- Exercise brief -
The listing below should be reproduced precisely, except for its images.
═════ Data block
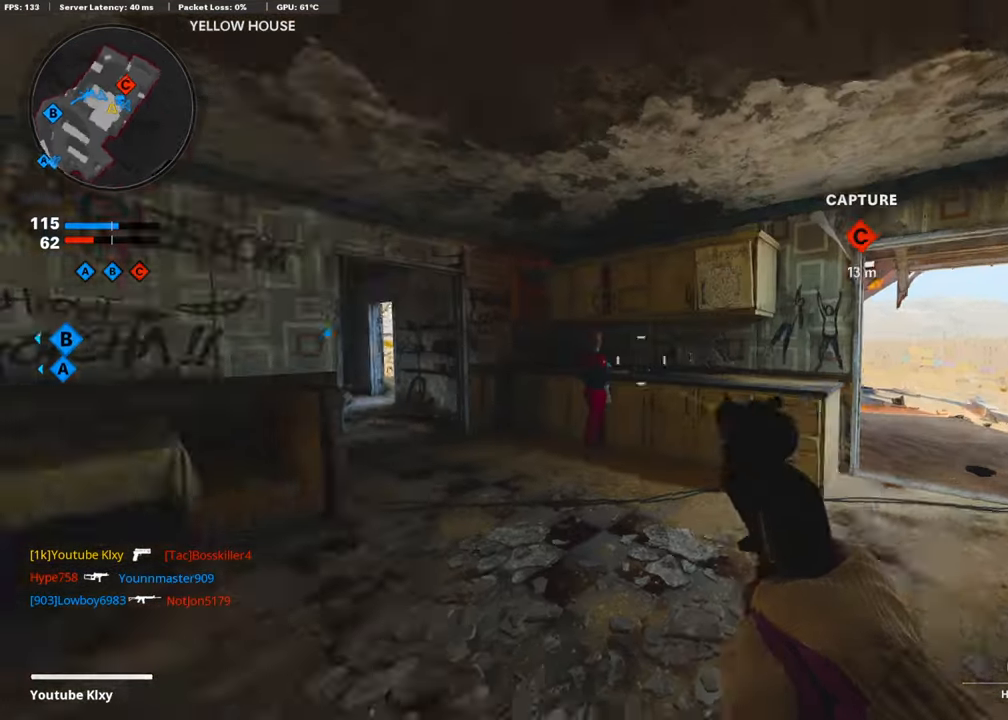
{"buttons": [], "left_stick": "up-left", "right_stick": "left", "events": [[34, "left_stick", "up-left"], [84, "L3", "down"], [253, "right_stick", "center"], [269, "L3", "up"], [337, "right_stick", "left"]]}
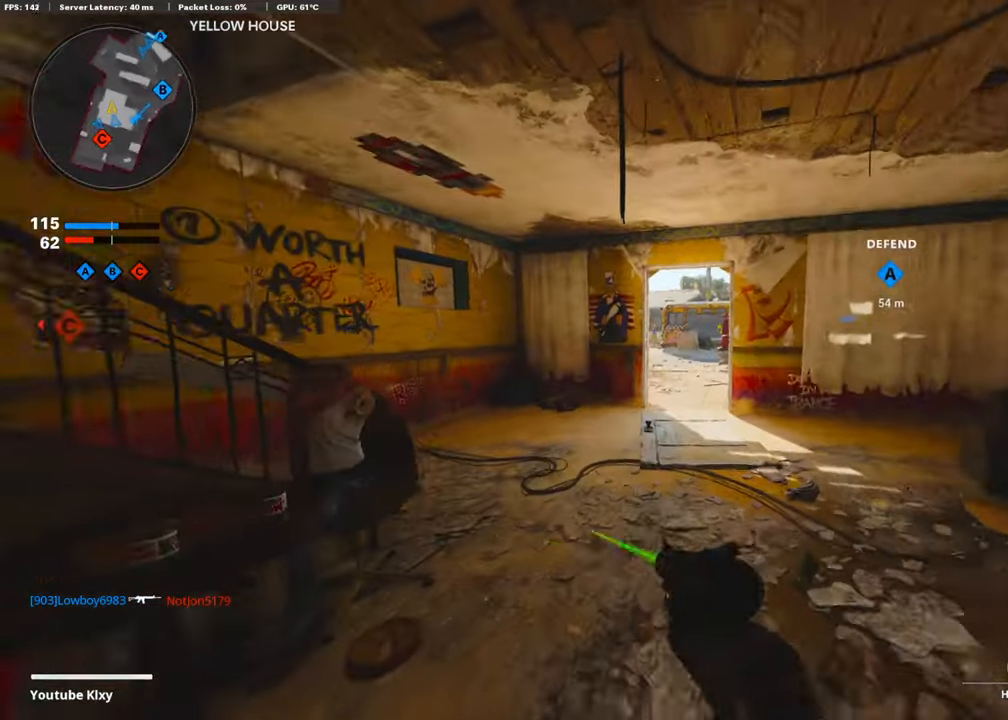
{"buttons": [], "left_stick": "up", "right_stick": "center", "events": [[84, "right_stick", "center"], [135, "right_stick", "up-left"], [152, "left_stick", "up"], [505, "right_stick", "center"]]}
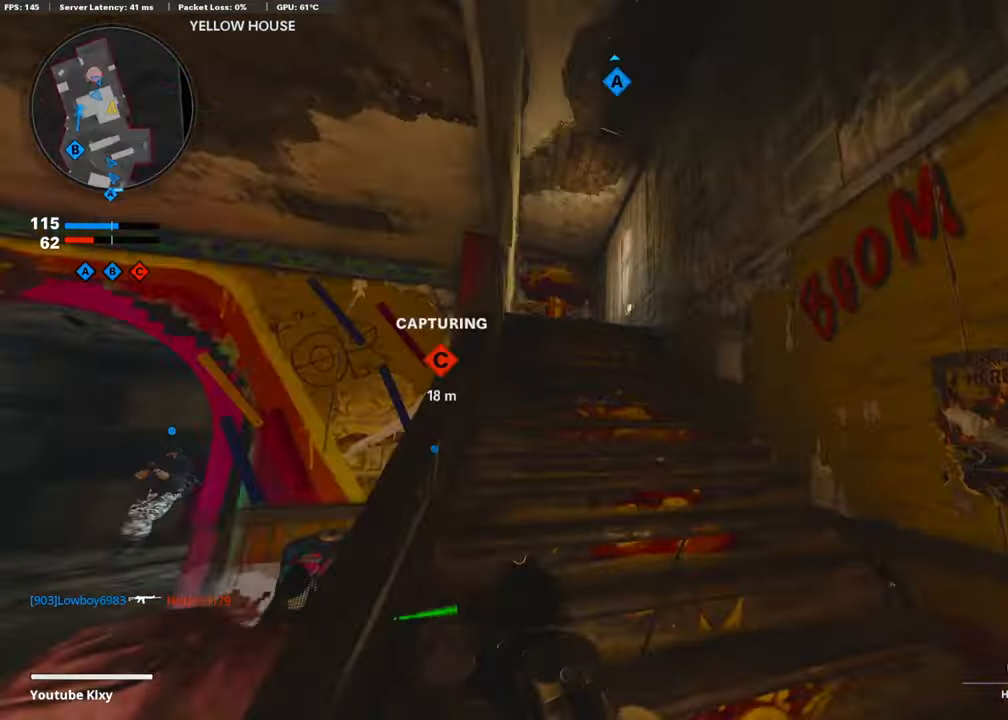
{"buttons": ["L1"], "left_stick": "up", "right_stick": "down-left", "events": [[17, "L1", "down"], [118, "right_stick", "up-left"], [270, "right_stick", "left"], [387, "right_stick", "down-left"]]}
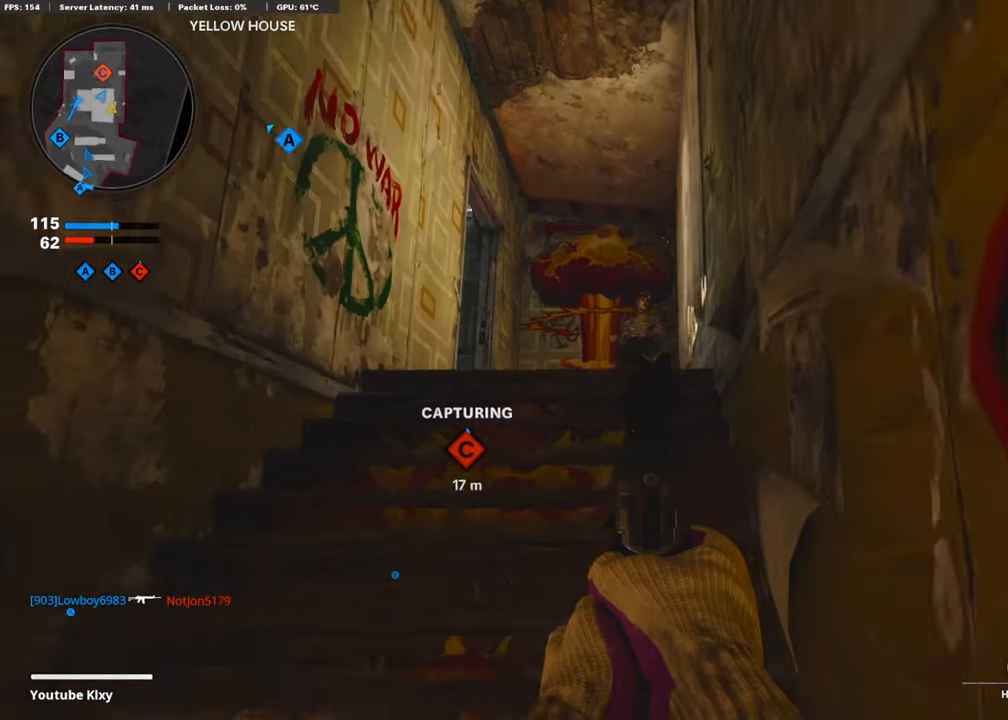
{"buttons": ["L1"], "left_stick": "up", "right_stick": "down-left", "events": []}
══════════
- Result of the exercise -
{"buttons": [], "left_stick": "up-left", "right_stick": "left", "events": [[34, "left_stick", "up-left"], [84, "L3", "down"], [253, "right_stick", "center"], [269, "L3", "up"], [337, "right_stick", "left"]]}
{"buttons": [], "left_stick": "up", "right_stick": "center", "events": [[84, "right_stick", "center"], [135, "right_stick", "up-left"], [152, "left_stick", "up"], [505, "right_stick", "center"]]}
{"buttons": ["L1"], "left_stick": "up", "right_stick": "down-left", "events": [[17, "L1", "down"], [118, "right_stick", "up-left"], [270, "right_stick", "left"], [387, "right_stick", "down-left"]]}
{"buttons": ["L1"], "left_stick": "up", "right_stick": "down-left", "events": []}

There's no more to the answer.